In mixed bread like this one, by kneading you develop the gluten structure in the dough what will give the loaf a lighter structure and a special flavour. This is also the most pleasurable activity in the whole bread making process. I love the touch of bread, this skin-like soft texture. This is what God must have felt when he was creating man.

3. Form the dough into a ball (or two if you make 2 small loaves), coat it with the wheat flour and place in forms for rising. Leave in a warm place (yes, 27-35 Celsius degrees) for about two hours until the loaf is doubled in size.

The bottom of the loaf should be faced upwards if you are placing the loaf in the form only for rising and you are not going to bake in it! For rising use a baking tin covered with oil or a basket covered with the clean dry cloth heavily dusted with the wheat flour.

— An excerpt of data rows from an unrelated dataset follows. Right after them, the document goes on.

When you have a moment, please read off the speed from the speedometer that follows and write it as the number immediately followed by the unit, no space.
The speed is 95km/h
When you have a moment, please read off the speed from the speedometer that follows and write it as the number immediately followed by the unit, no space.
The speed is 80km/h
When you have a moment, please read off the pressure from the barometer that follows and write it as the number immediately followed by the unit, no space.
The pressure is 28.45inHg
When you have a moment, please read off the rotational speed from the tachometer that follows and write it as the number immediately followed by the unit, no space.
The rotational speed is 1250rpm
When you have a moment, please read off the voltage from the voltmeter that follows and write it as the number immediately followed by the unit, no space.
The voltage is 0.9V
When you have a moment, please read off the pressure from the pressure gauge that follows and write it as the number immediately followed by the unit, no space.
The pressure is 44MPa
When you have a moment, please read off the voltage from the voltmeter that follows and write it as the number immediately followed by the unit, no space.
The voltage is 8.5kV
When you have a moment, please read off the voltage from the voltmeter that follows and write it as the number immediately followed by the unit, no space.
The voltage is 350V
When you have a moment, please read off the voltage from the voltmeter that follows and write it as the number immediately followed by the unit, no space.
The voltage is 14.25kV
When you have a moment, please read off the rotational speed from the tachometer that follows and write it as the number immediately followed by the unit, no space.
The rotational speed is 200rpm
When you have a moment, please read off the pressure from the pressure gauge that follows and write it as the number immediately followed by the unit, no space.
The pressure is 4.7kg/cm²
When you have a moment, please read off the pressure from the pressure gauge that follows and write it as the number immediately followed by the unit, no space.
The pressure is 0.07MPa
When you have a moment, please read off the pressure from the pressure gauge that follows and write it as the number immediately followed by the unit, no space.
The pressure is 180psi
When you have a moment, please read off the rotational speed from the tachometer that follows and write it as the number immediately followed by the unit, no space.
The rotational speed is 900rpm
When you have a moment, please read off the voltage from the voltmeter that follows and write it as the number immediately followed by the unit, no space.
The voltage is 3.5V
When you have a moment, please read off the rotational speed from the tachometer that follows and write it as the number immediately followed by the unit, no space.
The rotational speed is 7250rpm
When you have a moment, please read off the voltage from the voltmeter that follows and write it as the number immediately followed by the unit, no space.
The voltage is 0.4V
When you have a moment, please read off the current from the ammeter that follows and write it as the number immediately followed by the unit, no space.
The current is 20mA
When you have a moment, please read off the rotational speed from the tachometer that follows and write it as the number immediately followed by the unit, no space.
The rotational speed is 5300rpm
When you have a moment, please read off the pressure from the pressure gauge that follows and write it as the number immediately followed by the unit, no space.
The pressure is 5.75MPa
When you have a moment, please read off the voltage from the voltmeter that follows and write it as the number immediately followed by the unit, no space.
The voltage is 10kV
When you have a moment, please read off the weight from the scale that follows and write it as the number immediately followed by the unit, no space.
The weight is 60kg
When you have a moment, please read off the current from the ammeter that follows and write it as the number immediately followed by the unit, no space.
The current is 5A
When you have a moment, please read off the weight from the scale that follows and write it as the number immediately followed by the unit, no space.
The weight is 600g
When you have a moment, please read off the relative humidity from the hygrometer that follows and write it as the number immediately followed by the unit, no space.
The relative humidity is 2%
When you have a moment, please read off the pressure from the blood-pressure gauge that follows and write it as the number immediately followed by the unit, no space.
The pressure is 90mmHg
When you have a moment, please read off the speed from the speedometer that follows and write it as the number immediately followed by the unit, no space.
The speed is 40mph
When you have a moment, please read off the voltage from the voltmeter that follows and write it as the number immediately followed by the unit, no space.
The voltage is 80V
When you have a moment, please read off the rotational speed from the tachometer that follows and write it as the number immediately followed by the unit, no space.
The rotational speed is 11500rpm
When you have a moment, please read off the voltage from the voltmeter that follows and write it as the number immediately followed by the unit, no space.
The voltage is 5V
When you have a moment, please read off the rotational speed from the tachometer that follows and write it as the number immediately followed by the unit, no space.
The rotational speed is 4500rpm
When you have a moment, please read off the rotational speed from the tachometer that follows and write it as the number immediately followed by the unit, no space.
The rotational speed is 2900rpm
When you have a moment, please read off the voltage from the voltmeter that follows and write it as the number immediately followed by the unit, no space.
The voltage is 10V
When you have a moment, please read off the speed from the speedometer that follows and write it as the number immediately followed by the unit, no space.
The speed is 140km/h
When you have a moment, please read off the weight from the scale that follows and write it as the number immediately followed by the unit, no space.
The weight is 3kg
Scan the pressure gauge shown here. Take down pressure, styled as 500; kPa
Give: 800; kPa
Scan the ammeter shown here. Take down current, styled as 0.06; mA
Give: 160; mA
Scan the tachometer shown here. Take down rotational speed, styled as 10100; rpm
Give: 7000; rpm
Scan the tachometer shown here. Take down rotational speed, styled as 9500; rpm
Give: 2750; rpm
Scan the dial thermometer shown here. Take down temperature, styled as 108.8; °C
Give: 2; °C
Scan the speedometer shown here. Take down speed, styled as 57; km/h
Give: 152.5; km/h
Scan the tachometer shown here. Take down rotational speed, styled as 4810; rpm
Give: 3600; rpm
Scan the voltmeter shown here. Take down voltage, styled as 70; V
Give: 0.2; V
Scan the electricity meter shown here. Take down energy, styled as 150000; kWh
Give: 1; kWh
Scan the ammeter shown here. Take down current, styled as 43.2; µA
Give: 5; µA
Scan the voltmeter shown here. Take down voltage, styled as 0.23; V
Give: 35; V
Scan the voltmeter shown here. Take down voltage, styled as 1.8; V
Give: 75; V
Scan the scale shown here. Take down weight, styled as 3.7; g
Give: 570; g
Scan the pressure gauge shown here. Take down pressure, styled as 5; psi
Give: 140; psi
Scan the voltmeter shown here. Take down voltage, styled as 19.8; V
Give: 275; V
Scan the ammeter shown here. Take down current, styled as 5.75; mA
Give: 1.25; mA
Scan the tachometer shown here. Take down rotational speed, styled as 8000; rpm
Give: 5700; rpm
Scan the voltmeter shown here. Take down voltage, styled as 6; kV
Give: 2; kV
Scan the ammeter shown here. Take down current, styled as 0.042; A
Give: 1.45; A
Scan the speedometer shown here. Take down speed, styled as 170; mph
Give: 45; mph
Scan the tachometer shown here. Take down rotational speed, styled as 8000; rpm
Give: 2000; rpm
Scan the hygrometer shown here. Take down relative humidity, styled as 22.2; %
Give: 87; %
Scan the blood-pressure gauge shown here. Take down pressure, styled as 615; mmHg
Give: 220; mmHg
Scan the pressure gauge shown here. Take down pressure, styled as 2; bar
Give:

Proofing time depends on the temperature and the power of the sourdough. With young sourdough the process will take more time. Do not hurry. Wait as long as it is necessary until the loaf doubles its size.

The loaf is generally ready to bake if your finger leaves a hole in the dough. If the hole disappears quickly, the fermentation still takes place. Wait. With a gentle touch you can also estimate if the loaf still is going to keep its shape. Put it in the oven if you feel that it reaches its maximum extent while it is able to maintain the shape.

4. Make a superficial cut around the top of the round loaf and immediately put to the oven.

Loaf proofing in a basket: turn out quickly and place on an oiled tray. You can make a fast, superficial cut. Immediately put to the oven.

The cloth must be well dusted, otherwise the dough will stick to it and the whole structure will be destroyed while removing it from the basket. You need to be fast and delicate at the same time. If the dough sticks somewhere, try to release it carefully.

This one was proofed in a big pot covered with dusted cloth and removed on an oiled surface to the tart form to support its sides.

5. Put to the hot oven at 210 C°. This will catch the shape of the bread. After ten minutes you can reduce to 200 C°. Bake for about 45 minutes (small loaves) to one hour (the big one).

6. Knock on the bottom of the bread. The baked one will greet you with the hollow sound. Leave on the rack to cool down. Breathe in the unique, unforgettable aroma. Cut when it gets cold. Enjoy up to a week.


Refreshing sourdough for the next bread

Refreshing sourdough will take about 12 hours in normal conditions, the process can be fasten in the appropriate temperature. I take out of the fridge the remaining 50 g of sourdough in the evening, mix it and leave overnight.

50 g rye sourdough
150 g rye flour
300 g warm water

These proportions come from the book Bread Matters. The State of Modern Bread and a Definitive Guide to Baking Your Own by Andrew Whitley, which I highly esteem and recommend.

Mix all the ingredients and leave in a warm place, covered with the wet cloth. Use when it gets fermented, putting aside 50 g in the fridge for the next loaf. You can follow my wheat rye bread recipe with this sourdough or try something new. Possibilities are countless.